At the same time, the last few months have seen some of the most high-profile investments in self-storage since institutional investors began creeping in 10 to 15 years ago. In mid-October, StorageMart, which bills itself as the world’s largest, privately held self-storage firm, announced that it was taking on minority investors in a deal that valued the firm at $2.7 billion total. These investors included Cascade Investment, a private investment vehicle that billionaire philanthropist and software tycoon Bill Gates exclusively controls.

Less than two weeks later, Blackstone’s real estate investment trust announced it was buying Simply Self Storage, one of the country’s five largest self-storage firms, from a Brookfield Asset Management fund in a deal valued at $1.2 billion.

There have been smaller deals, too, including CubeSmart’s play for Storage Deluxe sites in New York City. These trades are helping self-storage’s reputation in the short term during the pandemic, as well as in its long evolution beyond being seen as an alternative investment.

“The more institutional capital sources like these pursue storage, other debt and equity sources will start to look at storage as more mainstream,” said Joe Iacono, CEO and managing partner of Crescit Capital Strategies, an asset manager based in Manhattan.

Such investment, coupled with the upticks in leasing and rent, has it seeming like the self-storage industry skipped the pandemic. The wider industry is back to worrying about fundamentals like supply and demand.

“Where there’s pressure on fundamentals, it’s far more driven at this point by the supply cycle than it is by anything related to the bigger economic picture or pandemic,” said Ryan Clark, investment sales director at Tampa-based SkyView Advisors, which specializes in self-storage.

The resiliency has made self-storage a port in the storm again, much as it did post-Great Recession. Investor interest is coming from individuals and firms that usually buy into typically better-performing and more scalable asset classes. That’s because some of those sectors, especially retail and hotels, are faring poorly during the pandemic. Delinquencies and bankruptcies are high and returns uneven.

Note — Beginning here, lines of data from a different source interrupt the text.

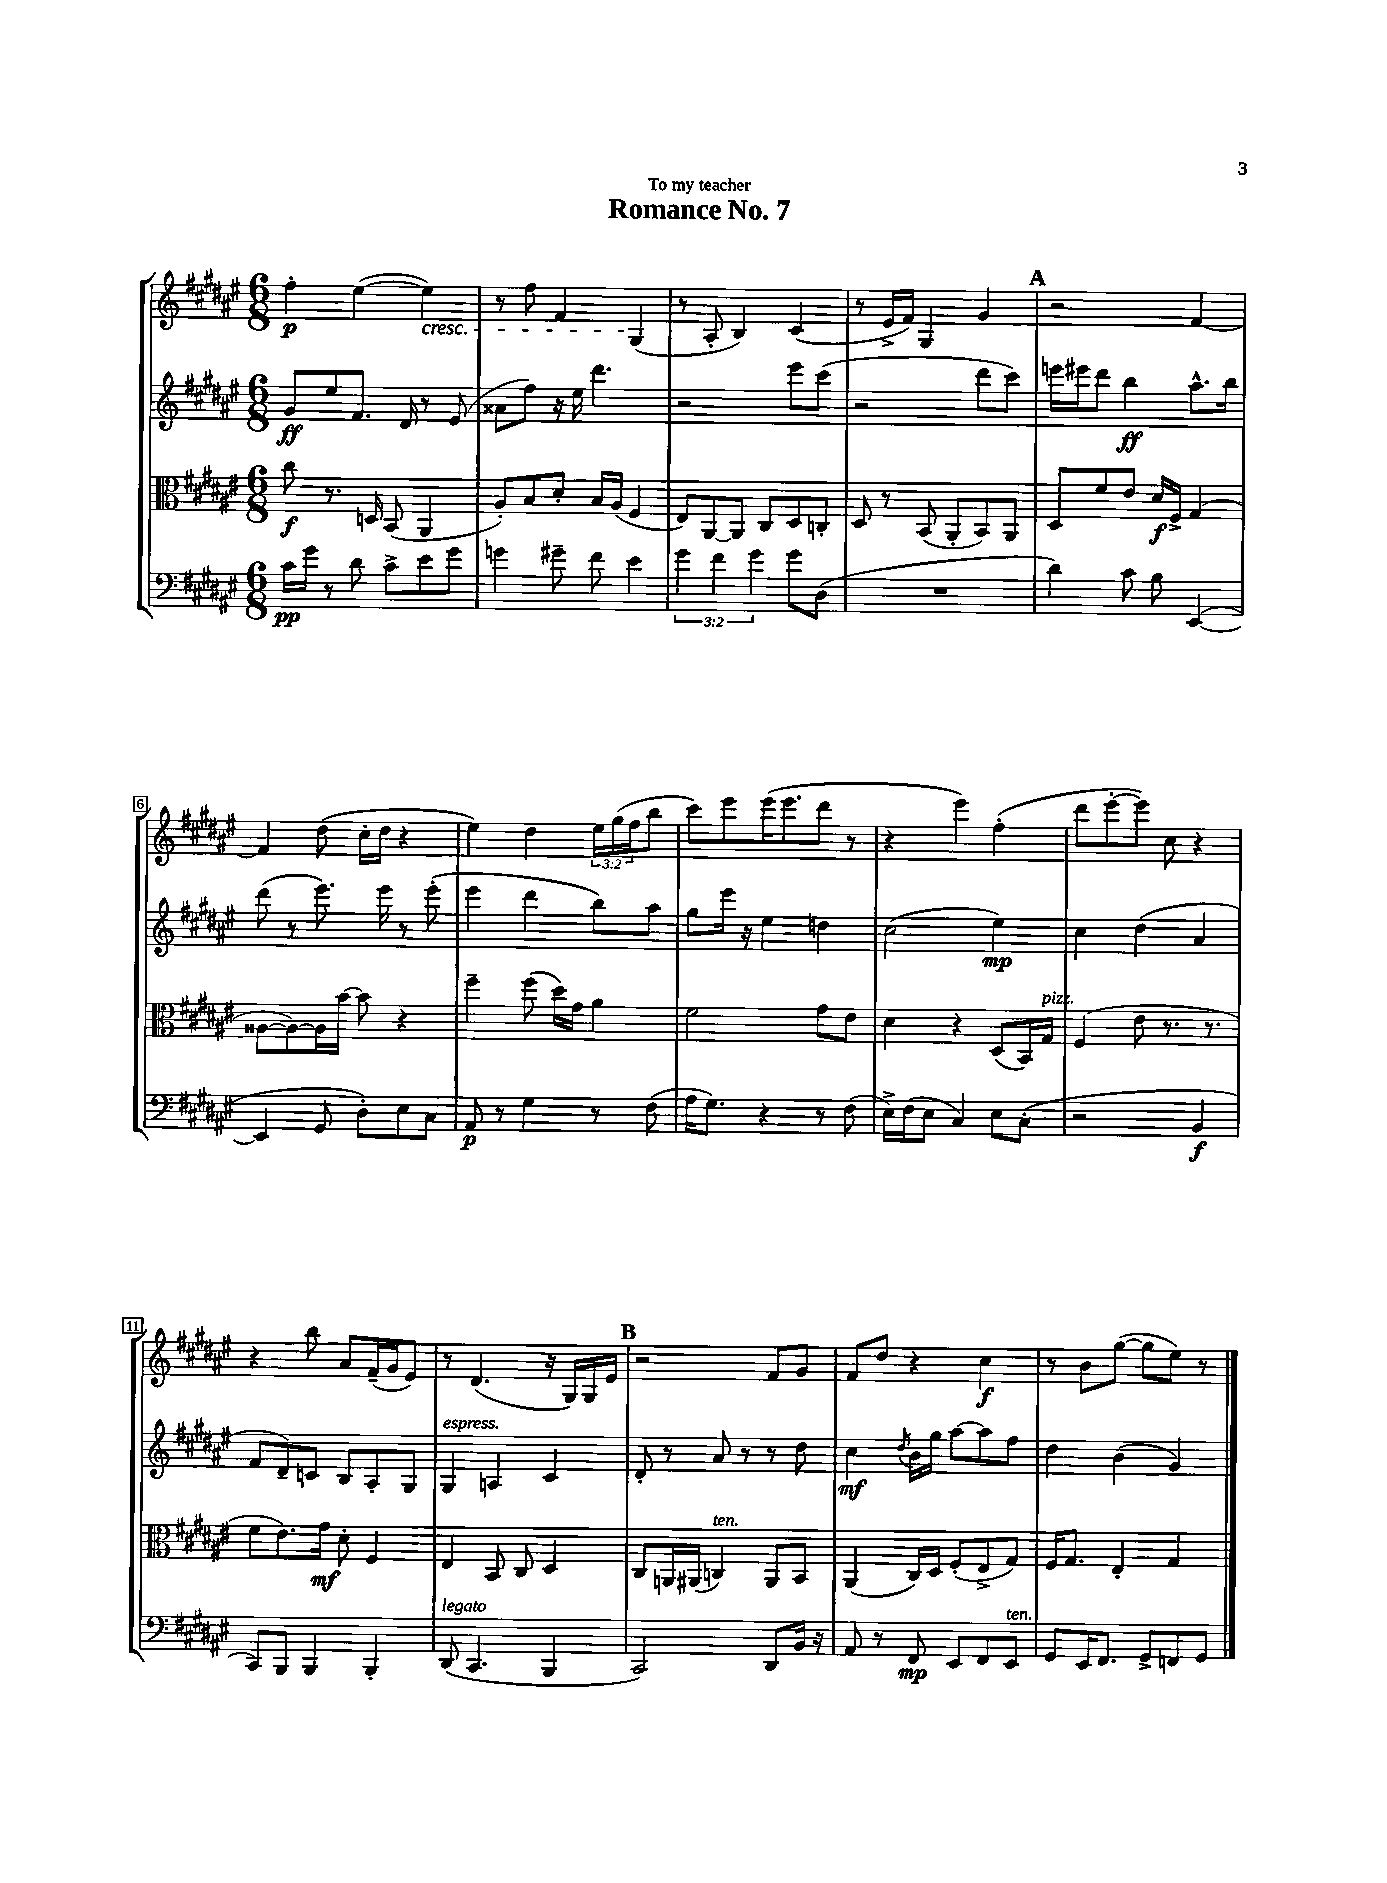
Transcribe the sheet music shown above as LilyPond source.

\header { title = "Romance No. 7" dedication = "To my teacher" }
<<
\new StaffGroup <<
\new Staff = "s0" {
    \clef treble \key fis \major \numericTimeSignature \time 6/8 \override Staff.TupletNumber.text = #tuplet-number::calc-fraction-text
    fis''4-.\p eis''4~( eis''4\cresc) |
    r8 fis''8 fis'4 gis4\!( |
    r8 ais8-. b4) cis'4( |
    r8 eis'16-> fis'16) gis4 gis'4 |
    \mark \markup { \bold "A" } r2 fis'4~ |
    fis'4 dis''8( cis''16-. dis''16 r4 |
    eis''4) dis''4 \tuplet 3/2 { eis''16 gis''16( fis''16 } b''8 |
    cis'''8) eis'''8 eis'''16( eis'''8. dis'''8 r8 |
    r4 eis'''4) fis''4-.( |
    dis'''8 eis'''8~-. eis'''8) cis''8 r4 |
    r4 b''8 ais'8 fis'16--( gis'16 eis'8) |
    r8 dis'4.( r16 gis16) gis16 eis'16 |
    \mark \markup { \bold "B" } r2 fis'8 gis'8 |
    fis'8 dis''8 r4 cis''4\f |
    r8 b'8 gis''8~( gis''8 eis''8) r8 \bar "|." |
}
\new Staff = "s1" {
    \clef treble \key fis \major \numericTimeSignature \time 6/8
    gis'8\ff eis''8 fis'8. dis'16 r8 eis'8( |
    aisis'8 fis''8) r16 eis''16 dis'''4. |
    r2 eis'''8 cis'''8( |
    r2 dis'''8 cis'''8) |
    \mark \markup { \bold "A" } e'''16 eis'''16 dis'''8 b''4\ff ais''8.-^ b''16 |
    dis'''8( r8 eis'''8.) eis'''16 r8 eis'''8-.( |
    eis'''4 dis'''4 b''8) ais''8 |
    gis''8 eis'''16 r16 eis''4 d''4 |
    cis''2( eis''4\mp) |
    cis''4 dis''4( ais'4 |
    fis'8 dis'8--) c'8 b8 ais8-. gis8 |
    gis4^\markup { \italic "espress." } a4 cis'4 |
    \mark \markup { \bold "B" } dis'8-. r8 ais'8 r8 r8 dis''8 |
    cis''4\mf \acciaccatura { dis''8 } b'16 gis''16 ais''8~ ais''8 fis''8 |
    dis''4 b'4( gis'4) \bar "|." |
}
\new Staff = "s2" {
    \clef alto \key fis \major \numericTimeSignature \time 6/8
    cis''8\f r8. d16 b,8( ais,4 |
    ais8-.) b8 dis'8-. b16 ais16( fis4 |
    eis8) ais,8~ ais,8 cis8 dis8 c8-. |
    dis8 r8 b,8( ais,8-. b,8) ais,8 |
    \mark \markup { \bold "A" } dis8 fis'8 eis'8 dis'16\f fis16-> gis4( |
    aisis8~ aisis8~) aisis16 b'16~ b'8 r4 |
    fis''4-- fis''8( dis''16) gis'16 ais'4 |
    fis'2 gis'8 eis'8 |
    dis'4 r4 dis8( b,16) gis16^\markup { \italic "pizz." } |
    fis4( eis'8 r8. r8. |
    fis'8 eis'8.) gis'16\mf dis'8-. fis4 |
    eis4 b,8 cis8 dis4 |
    \mark \markup { \bold "B" } cis8 a,16 ais,16( c4^\markup { \italic "ten." }) ais,8 b,8 |
    ais,4( cis16) dis16 fis8-.( eis8-> gis8) |
    fis16 gis8. eis4-. gis4 \bar "|." |
}
\new Staff = "s3" {
    \clef bass \key fis \major \numericTimeSignature \time 6/8 \override Staff.TupletNumber.text = #tuplet-number::calc-fraction-text
    cis'16\pp gis'16 r8 dis'8 cis'8-> eis'8 gis'8 |
    g'4 gis'8-- fis'8 eis'4 |
    \tuplet 3/2 { gis'4 fis'4 gis'4 } gis'8 dis8( |
    R2. |
    \mark \markup { \bold "A" } dis'4) cis'8 b8 eis,4~( |
    eis,4 gis,8 dis8-.) eis8 cis8 |
    ais,8\p r8 gis4 r8 fis8( |
    ais16 gis8.) r4 r8 fis8( |
    eis16->) fis16( eis8 cis4) eis8 cis8-.( |
    r2 b,4\f |
    cis,8) b,,8 b,,4 b,,4-. |
    dis,8^\markup { \italic "legato" }( cis,4. b,,4 |
    \mark \markup { \bold "B" } cis,2) dis,8 b,16 r16 |
    ais,8 r8 fis,8\mp eis,8 fis,8 eis,8^\markup { \italic "ten." } |
    gis,8 eis,16 fis,8. gis,8-> f,8 gis,8 \bar "|." |
}
>>
>>
\layout { \context { \Score \override BarNumber.stencil = #(make-stencil-boxer 0.1 0.3 ly:text-interface::print) } }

“We’re seeing a lot of crossover money,” Clark said, “money coming in from hotels, from multifamily, from retail investors who see the consistent returns that self-storage has been able to generate.”

Revenue and net operating income for the largest self-storage REITs are expected to end 2020 flat, but start ticking upward in 2021 and 2022, according to Green Street.

The commercial real estate intelligence firm also found during the pandemic that self-storage was a better financial investment, in terms of returns, than some of the usually more vaunted commercial real estate sectors.

At a 5.9 percent risk-adjusted rate of return in August, the latest month for available figures, self-storage performed better than office, industrial, and even life sciences, which has garnered particular attention given its growth due in part to the race for COVID therapeutics and vaccines. It also outpaced struggling hotels, but fell well-behind returns on multifamily, single-family rentals and health care, among other sectors.

Still, self-storage faces challenges, both in the long- and the short-term. Whatever dip in future supply, there’s still enough oversupply to risk rate declines again. And another round of COVID-related lockdowns this winter could destabilize things further. In the end, 2020 might end up a wash.

As a Yardi Matrix assessment for the fall put it: “The slog in self-storage continues for the next 18 to 24 months, with some emerging upside.”